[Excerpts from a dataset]
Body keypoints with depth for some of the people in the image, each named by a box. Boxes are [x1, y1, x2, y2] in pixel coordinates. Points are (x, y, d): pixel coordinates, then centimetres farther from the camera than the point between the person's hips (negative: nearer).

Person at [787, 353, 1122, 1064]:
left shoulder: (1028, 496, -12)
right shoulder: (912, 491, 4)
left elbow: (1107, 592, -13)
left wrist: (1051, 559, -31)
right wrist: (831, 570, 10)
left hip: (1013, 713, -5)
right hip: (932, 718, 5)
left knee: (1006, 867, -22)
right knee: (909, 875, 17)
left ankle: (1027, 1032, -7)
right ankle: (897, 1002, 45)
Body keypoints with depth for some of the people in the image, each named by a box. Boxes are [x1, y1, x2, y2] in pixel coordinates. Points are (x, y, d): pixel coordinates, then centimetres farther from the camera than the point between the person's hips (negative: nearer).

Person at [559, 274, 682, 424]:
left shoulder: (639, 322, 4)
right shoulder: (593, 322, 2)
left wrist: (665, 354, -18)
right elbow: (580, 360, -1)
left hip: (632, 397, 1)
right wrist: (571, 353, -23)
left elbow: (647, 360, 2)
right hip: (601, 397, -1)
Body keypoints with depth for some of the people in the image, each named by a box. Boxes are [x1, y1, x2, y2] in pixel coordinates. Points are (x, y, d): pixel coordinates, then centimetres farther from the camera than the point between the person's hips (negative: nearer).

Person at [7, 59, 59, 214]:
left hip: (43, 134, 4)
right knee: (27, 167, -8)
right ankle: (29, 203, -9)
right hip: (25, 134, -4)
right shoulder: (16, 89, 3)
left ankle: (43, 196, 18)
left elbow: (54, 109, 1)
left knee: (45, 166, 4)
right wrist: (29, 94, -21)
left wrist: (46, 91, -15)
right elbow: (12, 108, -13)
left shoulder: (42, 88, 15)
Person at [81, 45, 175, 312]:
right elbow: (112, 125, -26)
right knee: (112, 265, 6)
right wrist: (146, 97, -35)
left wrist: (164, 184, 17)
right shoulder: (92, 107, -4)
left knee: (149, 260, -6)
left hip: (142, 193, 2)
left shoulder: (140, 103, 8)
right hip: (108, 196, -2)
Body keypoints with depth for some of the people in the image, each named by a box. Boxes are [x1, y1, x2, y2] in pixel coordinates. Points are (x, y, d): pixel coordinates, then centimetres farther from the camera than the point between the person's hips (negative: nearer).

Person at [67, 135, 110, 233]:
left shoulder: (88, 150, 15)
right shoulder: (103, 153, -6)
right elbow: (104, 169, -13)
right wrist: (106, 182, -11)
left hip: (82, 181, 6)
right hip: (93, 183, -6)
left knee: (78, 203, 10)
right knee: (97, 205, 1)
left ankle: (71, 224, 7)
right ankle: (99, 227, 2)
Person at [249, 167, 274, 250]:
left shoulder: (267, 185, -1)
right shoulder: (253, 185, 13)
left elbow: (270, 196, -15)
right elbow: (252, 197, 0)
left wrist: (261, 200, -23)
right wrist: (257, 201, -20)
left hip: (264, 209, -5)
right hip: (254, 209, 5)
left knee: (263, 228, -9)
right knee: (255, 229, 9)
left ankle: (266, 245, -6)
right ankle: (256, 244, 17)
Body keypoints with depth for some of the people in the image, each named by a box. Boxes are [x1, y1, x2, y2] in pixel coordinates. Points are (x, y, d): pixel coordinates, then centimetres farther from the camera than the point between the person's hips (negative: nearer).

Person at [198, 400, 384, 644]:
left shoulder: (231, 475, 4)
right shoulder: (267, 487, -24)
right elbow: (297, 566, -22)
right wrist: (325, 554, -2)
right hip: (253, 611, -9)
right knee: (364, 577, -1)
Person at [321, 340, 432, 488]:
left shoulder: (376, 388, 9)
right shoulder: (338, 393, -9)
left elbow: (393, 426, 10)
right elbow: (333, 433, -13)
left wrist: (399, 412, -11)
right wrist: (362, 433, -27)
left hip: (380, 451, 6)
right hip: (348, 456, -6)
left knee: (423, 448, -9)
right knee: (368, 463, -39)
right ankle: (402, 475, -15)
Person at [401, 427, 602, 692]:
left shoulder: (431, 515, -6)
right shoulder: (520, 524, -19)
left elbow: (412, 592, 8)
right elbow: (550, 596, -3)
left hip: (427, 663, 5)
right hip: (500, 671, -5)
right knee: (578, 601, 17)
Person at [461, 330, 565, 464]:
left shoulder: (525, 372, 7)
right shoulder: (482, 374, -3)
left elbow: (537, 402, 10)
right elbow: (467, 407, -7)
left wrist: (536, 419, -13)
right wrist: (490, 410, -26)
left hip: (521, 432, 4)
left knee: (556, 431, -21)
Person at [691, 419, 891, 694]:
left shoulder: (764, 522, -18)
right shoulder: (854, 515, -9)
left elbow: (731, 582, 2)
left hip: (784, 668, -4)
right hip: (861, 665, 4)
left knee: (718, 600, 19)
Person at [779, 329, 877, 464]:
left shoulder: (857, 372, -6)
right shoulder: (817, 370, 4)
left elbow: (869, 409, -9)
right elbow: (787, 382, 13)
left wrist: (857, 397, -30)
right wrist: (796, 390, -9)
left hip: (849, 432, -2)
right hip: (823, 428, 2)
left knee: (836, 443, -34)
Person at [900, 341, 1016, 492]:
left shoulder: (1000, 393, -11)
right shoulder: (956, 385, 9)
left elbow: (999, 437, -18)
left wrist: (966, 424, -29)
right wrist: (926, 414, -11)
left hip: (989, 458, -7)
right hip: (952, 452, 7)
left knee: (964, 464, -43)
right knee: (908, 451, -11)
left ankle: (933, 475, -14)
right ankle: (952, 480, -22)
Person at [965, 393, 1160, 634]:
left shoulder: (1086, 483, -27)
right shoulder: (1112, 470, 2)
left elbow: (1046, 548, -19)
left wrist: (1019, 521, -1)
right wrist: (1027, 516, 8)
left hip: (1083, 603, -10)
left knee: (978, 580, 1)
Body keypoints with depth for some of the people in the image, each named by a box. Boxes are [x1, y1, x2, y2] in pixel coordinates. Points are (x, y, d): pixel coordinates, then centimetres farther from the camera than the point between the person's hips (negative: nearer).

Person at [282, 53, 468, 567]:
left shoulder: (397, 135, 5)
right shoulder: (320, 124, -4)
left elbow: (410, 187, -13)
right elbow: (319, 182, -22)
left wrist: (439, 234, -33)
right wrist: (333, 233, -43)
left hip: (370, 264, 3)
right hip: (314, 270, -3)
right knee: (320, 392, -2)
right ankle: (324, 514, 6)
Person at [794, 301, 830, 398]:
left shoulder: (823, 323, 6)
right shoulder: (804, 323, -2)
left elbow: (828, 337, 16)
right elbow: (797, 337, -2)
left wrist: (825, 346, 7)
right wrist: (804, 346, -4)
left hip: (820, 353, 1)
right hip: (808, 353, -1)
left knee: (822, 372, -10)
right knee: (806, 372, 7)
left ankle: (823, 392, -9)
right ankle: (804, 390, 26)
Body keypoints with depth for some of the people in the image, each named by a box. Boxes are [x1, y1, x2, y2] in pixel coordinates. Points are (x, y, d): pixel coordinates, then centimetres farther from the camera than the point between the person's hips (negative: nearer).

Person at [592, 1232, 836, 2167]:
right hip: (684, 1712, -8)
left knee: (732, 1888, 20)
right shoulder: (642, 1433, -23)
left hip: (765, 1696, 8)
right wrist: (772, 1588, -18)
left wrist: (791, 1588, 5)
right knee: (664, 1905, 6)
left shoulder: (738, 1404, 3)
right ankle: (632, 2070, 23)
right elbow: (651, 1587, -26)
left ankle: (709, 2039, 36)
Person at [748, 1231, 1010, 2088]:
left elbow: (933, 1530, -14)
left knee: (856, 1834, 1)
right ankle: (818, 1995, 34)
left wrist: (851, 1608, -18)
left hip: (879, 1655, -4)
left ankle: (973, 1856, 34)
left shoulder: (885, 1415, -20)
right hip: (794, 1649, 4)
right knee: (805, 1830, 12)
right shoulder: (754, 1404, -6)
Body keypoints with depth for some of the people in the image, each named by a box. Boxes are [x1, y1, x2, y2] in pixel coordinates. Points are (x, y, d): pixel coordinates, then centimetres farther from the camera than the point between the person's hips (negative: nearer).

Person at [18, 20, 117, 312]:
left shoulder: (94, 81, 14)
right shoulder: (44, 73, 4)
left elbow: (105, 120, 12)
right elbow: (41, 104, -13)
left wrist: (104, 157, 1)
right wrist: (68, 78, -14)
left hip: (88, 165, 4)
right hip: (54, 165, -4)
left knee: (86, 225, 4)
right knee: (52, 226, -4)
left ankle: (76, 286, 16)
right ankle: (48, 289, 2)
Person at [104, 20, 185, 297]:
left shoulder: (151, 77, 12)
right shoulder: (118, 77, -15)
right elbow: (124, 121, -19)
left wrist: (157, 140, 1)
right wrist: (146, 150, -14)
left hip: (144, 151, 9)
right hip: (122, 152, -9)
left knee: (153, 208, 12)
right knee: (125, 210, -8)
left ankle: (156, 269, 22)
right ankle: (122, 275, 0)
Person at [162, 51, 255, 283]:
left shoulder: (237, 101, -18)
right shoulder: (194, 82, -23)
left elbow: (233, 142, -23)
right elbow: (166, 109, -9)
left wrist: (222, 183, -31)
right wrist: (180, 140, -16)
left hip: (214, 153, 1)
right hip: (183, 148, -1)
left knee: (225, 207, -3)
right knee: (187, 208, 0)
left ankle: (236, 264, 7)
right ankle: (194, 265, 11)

* **Required work**:
Nothing beyond the line that contains "left elbow: (1107, 592, -13)" belongs in the answer; reproduce the entries exactly from their first line through it.

* **Solved exercise**:
Body keypoints with depth for some of the people in the image, each named by a box. Boxes are [x1, y1, x2, y2] in pixel coordinates. Points are (x, y, d): pixel coordinates, then centimetres farther from the camera than the point between the person's hips (negative: nearer).

Person at [787, 353, 1122, 1064]:
left shoulder: (1028, 496, -12)
right shoulder: (912, 491, 4)
left elbow: (1107, 592, -13)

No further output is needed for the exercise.